- _Exercise objective_: Pick out the lines below with "right" and list them.

- _Material for this exercise_:
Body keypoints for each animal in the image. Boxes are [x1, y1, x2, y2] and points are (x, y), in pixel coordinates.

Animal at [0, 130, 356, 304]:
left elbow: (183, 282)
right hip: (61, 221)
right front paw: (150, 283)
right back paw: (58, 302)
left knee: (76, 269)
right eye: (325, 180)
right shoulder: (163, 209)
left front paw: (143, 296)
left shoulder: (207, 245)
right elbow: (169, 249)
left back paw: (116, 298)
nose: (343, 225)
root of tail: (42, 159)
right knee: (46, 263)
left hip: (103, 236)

...

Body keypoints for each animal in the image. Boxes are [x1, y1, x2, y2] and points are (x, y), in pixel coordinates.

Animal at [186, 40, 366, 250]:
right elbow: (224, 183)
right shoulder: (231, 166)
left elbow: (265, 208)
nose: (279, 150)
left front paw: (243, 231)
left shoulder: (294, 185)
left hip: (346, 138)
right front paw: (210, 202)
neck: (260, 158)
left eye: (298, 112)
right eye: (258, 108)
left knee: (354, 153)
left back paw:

==

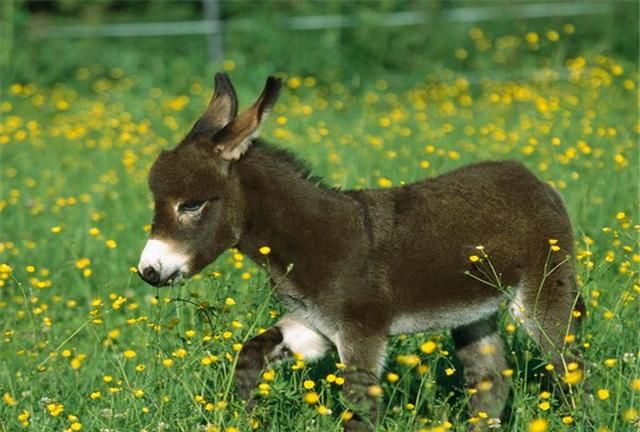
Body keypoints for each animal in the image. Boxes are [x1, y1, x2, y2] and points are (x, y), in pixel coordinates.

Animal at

- _Response for this exercise_:
right hip: (61, 221)
right front paw: (150, 283)
right back paw: (58, 302)
right eye: (325, 180)
right shoulder: (163, 209)
right elbow: (169, 249)
right knee: (46, 263)
right elbow: (224, 183)
right shoulder: (231, 166)
right front paw: (210, 202)
right eye: (258, 108)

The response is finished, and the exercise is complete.